Every record, apart from its pictures, should be repeated exactly.

====

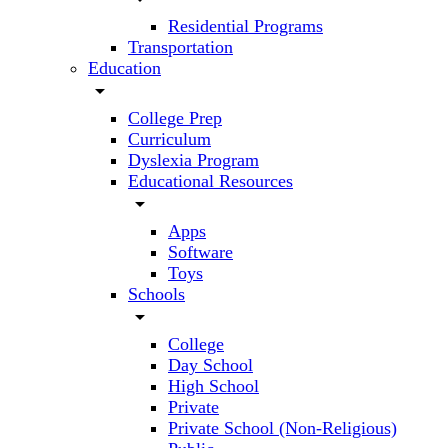
Residential Programs
Transportation
Education
arrow_drop_down
College Prep
Curriculum
Dyslexia Program
Educational Resources
arrow_drop_down
Apps
Software
Toys
Schools
arrow_drop_down
College
Day School
High School
Private
Private School (Non-Religious)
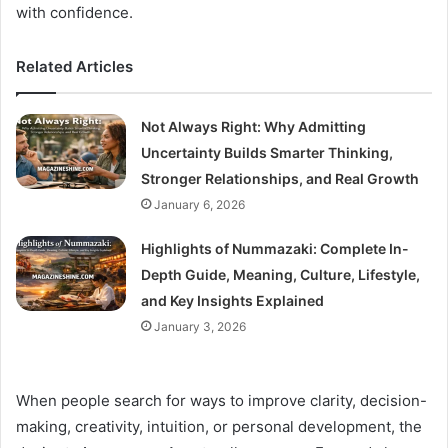
with confidence.
Related Articles
Not Always Right: Why Admitting
Uncertainty Builds Smarter Thinking,
Stronger Relationships, and Real Growth
January 6, 2026
Highlights of Nummazaki: Complete In-
Depth Guide, Meaning, Culture, Lifestyle,
and Key Insights Explained
January 3, 2026
When people search for ways to improve clarity, decision-
making, creativity, intuition, or personal development, the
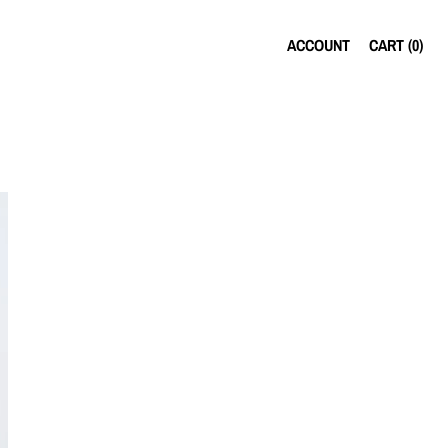
ACCOUNT
CART (
0
)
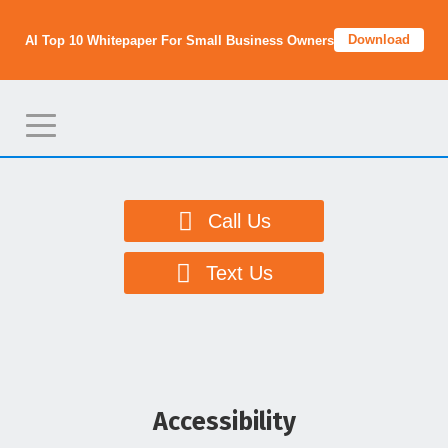
Download
AI Top 10 Whitepaper For Small Business Owners
T
o
g
g
Call Us
l
e
Text Us
n
a
v
i
g
Accessibility
a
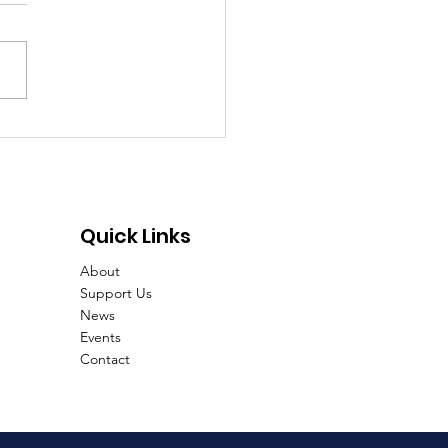
d food, Good people,
 art, Good times!
Quick Links
About
Support Us
News
Events
Contact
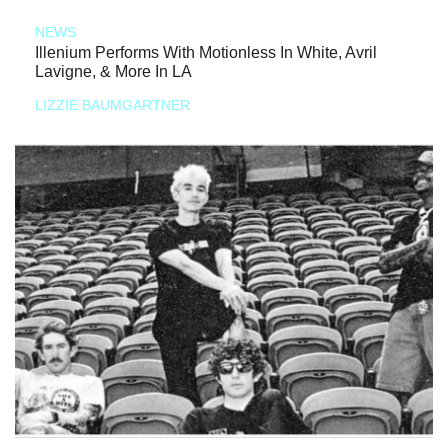
NEWS
Illenium Performs With Motionless In White, Avril
Lavigne, & More In LA
LIZZIE BAUMGARTNER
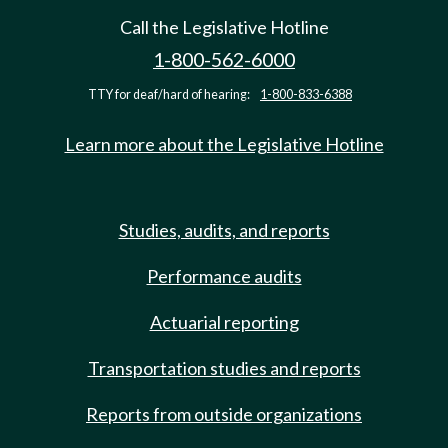
Call the Legislative Hotline
1-800-562-6000
TTY for deaf/hard of hearing:
1-800-833-6388
Learn more about the Legislative Hotline
Studies, audits, and reports
Performance audits
Actuarial reporting
Transportation studies and reports
Reports from outside organizations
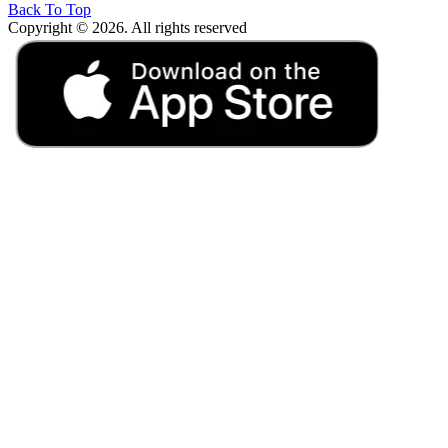
Back To Top
Copyright © 2026. All rights reserved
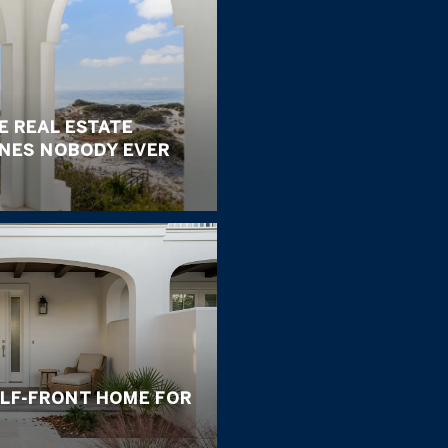
E REAL ESTATE
ONES NOBODY EVER
ULF-FRONT HOME FOR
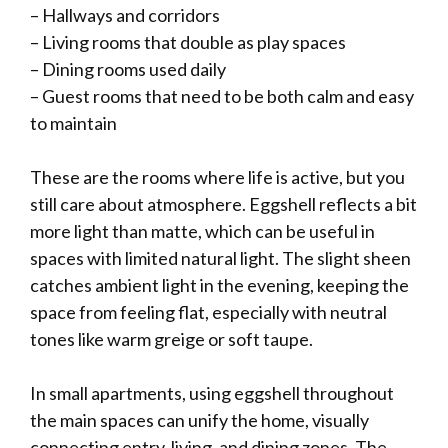
– Hallways and corridors
– Living rooms that double as play spaces
– Dining rooms used daily
– Guest rooms that need to be both calm and easy
to maintain
These are the rooms where life is active, but you
still care about atmosphere. Eggshell reflects a bit
more light than matte, which can be useful in
spaces with limited natural light. The slight sheen
catches ambient light in the evening, keeping the
space from feeling flat, especially with neutral
tones like warm greige or soft taupe.
In small apartments, using eggshell throughout
the main spaces can unify the home, visually
connecting entry, living, and dining zones. The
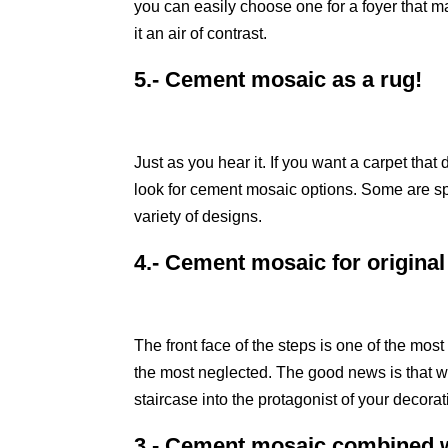
you can easily choose one for a foyer that m
it an air of contrast.
5.- Cement mosaic as a rug!
Just as you hear it. If you want a carpet tha
look for cement mosaic options. Some are spe
variety of designs.
4.- Cement mosaic for original
The front face of the steps is one of the mos
the most neglected. The good news is that wi
staircase into the protagonist of your decorat
3.- Cement mosaic combined w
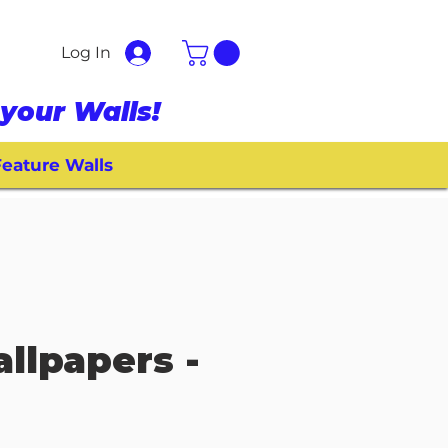
Log In
your Walls!
eature Walls
allpapers -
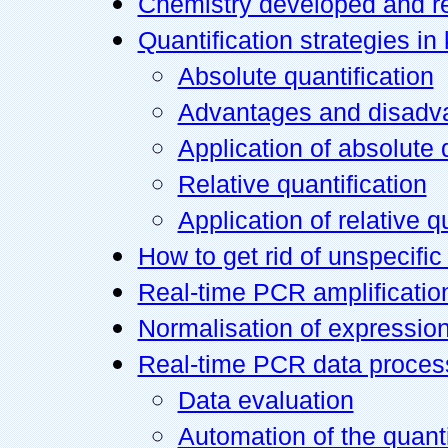
Chemistry developed and r
Quantification strategies i
Absolute quantification
Advantages and disadva
Application of absolute 
Relative quantification
Application of relative q
How to get rid of unspecific
Real-time PCR amplification
Normalisation of expression
Real-time PCR data proces
Data evaluation
Automation of the quant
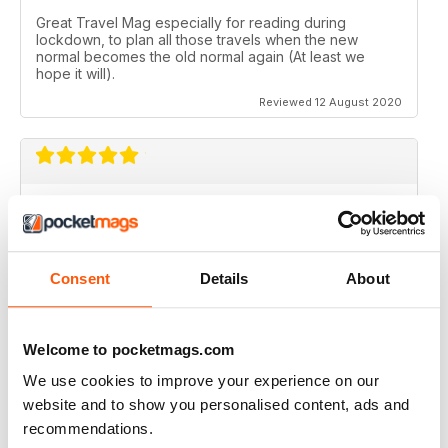
Great Travel Mag especially for reading during
lockdown, to plan all those travels when the new
normal becomes the old normal again (At least we
hope it will).
Reviewed 12 August 2020
LOVE THIS MAGAZINE
I have just discovered this magazine and fallen in love
with it. It is packed with such varied destinations and
follows the paths least travelled, a great aspirational
Consent
Details
About
magazine for every type of traveller. I will definately be
subscribing.
Reviewed 08 June 2020
Welcome to pocketmags.com
We use cookies to improve your experience on our
website and to show you personalised content, ads and
recommendations.
GREAT MAGAZINES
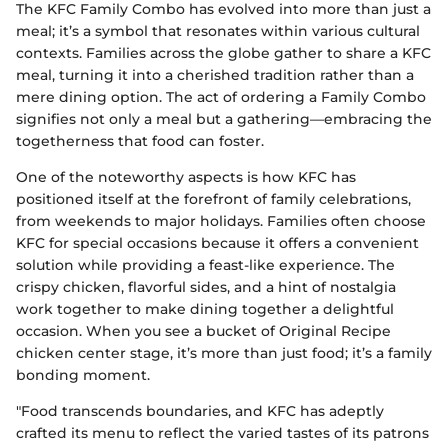
The KFC Family Combo has evolved into more than just a
meal; it’s a symbol that resonates within various cultural
contexts. Families across the globe gather to share a KFC
meal, turning it into a cherished tradition rather than a
mere dining option. The act of ordering a Family Combo
signifies not only a meal but a gathering—embracing the
togetherness that food can foster.
One of the noteworthy aspects is how KFC has
positioned itself at the forefront of family celebrations,
from weekends to major holidays. Families often choose
KFC for special occasions because it offers a convenient
solution while providing a feast-like experience. The
crispy chicken, flavorful sides, and a hint of nostalgia
work together to make dining together a delightful
occasion. When you see a bucket of Original Recipe
chicken center stage, it’s more than just food; it’s a family
bonding moment.
"Food transcends boundaries, and KFC has adeptly
crafted its menu to reflect the varied tastes of its patrons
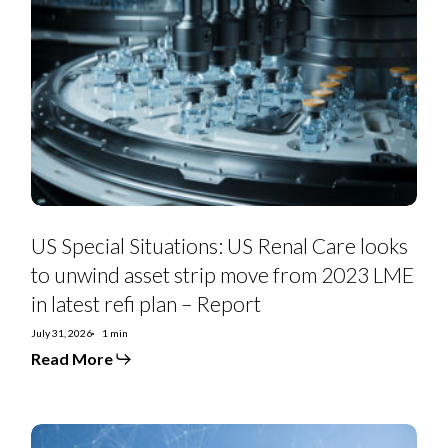
Special
Situations:
US
Renal
Care
looks
to
unwind
asset
strip
move
from
2023
LME
in
US Special Situations: US Renal Care looks
latest
refi
to unwind asset strip move from 2023 LME
plan
in latest refi plan – Report
–
Report
July 31, 2026
1 min
Read More
Telefonica
2Q26:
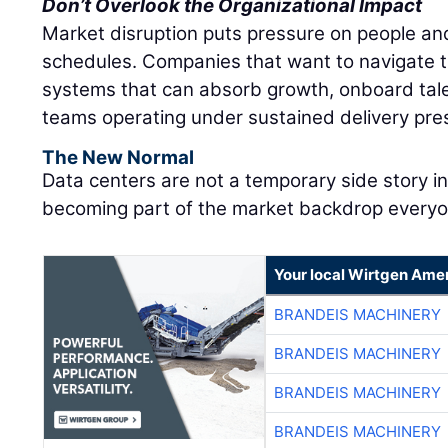
Don’t Overlook the Organizational Impact
Market disruption puts pressure on people and
schedules. Companies that want to navigate t
systems that can absorb growth, onboard tale
teams operating under sustained delivery pre
The New Normal
Data centers are not a temporary side story i
becoming part of the market backdrop everyon
Your local Wirtgen Amer
BRANDEIS MACHINERY
BRANDEIS MACHINERY
BRANDEIS MACHINERY
BRANDEIS MACHINERY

====

Result of this task:
Residential Programs
Transportation
Education
arrow_drop_down
College Prep
Curriculum
Dyslexia Program
Educational Resources
arrow_drop_down
Apps
Software
Toys
Schools
arrow_drop_down
College
Day School
High School
Private
Private School (Non-Religious)
with confidence.
Related Articles
Not Always Right: Why Admitting
Uncertainty Builds Smarter Thinking,
Stronger Relationships, and Real Growth
January 6, 2026
Highlights of Nummazaki: Complete In-
Depth Guide, Meaning, Culture, Lifestyle,
and Key Insights Explained
January 3, 2026
When people search for ways to improve clarity, decision-
making, creativity, intuition, or personal development, the
ACCOUNT
CART (
0
)
Download
AI Top 10 Whitepaper For Small Business Owners
T
o
g
g
Call Us
l
e
Text Us
n
a
v
i
g
Accessibility
a
d food, Good people,
 art, Good times!
Quick Links
About
Support Us
News
Events
Contact
NEWS
Illenium Performs With Motionless In White, Avril
Lavigne, & More In LA
LIZZIE BAUMGARTNER
Call the Legislative Hotline
1-800-562-6000
TTY for deaf/hard of hearing:
1-800-833-6388
Learn more about the Legislative Hotline
Studies, audits, and reports
Performance audits
Actuarial reporting
Transportation studies and reports
Reports from outside organizations
Back To Top
Copyright © 2026. All rights reserved
E REAL ESTATE
ONES NOBODY EVER
ULF-FRONT HOME FOR
– Hallways and corridors
– Living rooms that double as play spaces
– Dining rooms used daily
– Guest rooms that need to be both calm and easy
to maintain
These are the rooms where life is active, but you
still care about atmosphere. Eggshell reflects a bit
more light than matte, which can be useful in
spaces with limited natural light. The slight sheen
catches ambient light in the evening, keeping the
space from feeling flat, especially with neutral
tones like warm greige or soft taupe.
In small apartments, using eggshell throughout
the main spaces can unify the home, visually
connecting entry, living, and dining zones. The
you can easily choose one for a foyer that m
it an air of contrast.
5.- Cement mosaic as a rug!
Just as you hear it. If you want a carpet tha
look for cement mosaic options. Some are spe
variety of designs.
4.- Cement mosaic for original
The front face of the steps is one of the mos
the most neglected. The good news is that wi
staircase into the protagonist of your decorat
3.- Cement mosaic combined w
Log In
your Walls!
eature Walls
allpapers -
Chemistry developed and r
Quantification strategies i
Absolute quantification
Advantages and disadva
Application of absolute 
Relative quantification
Application of relative q
How to get rid of unspecific
Real-time PCR amplification
Normalisation of expression
Real-time PCR data proces
Data evaluation
Automation of the quant
Great Travel Mag especially for reading during
lockdown, to plan all those travels when the new
normal becomes the old normal again (At least we
hope it will).
Reviewed 12 August 2020
LOVE THIS MAGAZINE
I have just discovered this magazine and fallen in love
with it. It is packed with such varied destinations and
follows the paths least travelled, a great aspirational
Consent
Details
About
magazine for every type of traveller. I will definately be
subscribing.
Reviewed 08 June 2020
Welcome to pocketmags.com
We use cookies to improve your experience on our
website and to show you personalised content, ads and
recommendations.
GREAT MAGAZINES
The KFC Family Combo has evolved into more than just a
meal; it’s a symbol that resonates within various cultural
contexts. Families across the globe gather to share a KFC
meal, turning it into a cherished tradition rather than a
mere dining option. The act of ordering a Family Combo
signifies not only a meal but a gathering—embracing the
togetherness that food can foster.
One of the noteworthy aspects is how KFC has
positioned itself at the forefront of family celebrations,
from weekends to major holidays. Families often choose
KFC for special occasions because it offers a convenient
solution while providing a feast-like experience. The
crispy chicken, flavorful sides, and a hint of nostalgia
work together to make dining together a delightful
occasion. When you see a bucket of Original Recipe
chicken center stage, it’s more than just food; it’s a family
bonding moment.
"Food transcends boundaries, and KFC has adeptly
crafted its menu to reflect the varied tastes of its patrons
Special
Situations:
US
Renal
Care
looks
to
unwind
asset
strip
move
from
2023
LME
in
US Special Situations: US Renal Care looks
latest
refi
to unwind asset strip move from 2023 LME
plan
in latest refi plan – Report
–
Report
July 31, 2026
1 min
Read More
Telefonica
2Q26:
Don’t Overlook the Organizational Impact
Market disruption puts pressure on people and
schedules. Companies that want to navigate t
systems that can absorb growth, onboard tale
teams operating under sustained delivery pre
The New Normal
Data centers are not a temporary side story i
becoming part of the market backdrop everyon
Your local Wirtgen Amer
BRANDEIS MACHINERY
BRANDEIS MACHINERY
BRANDEIS MACHINERY
BRANDEIS MACHINERY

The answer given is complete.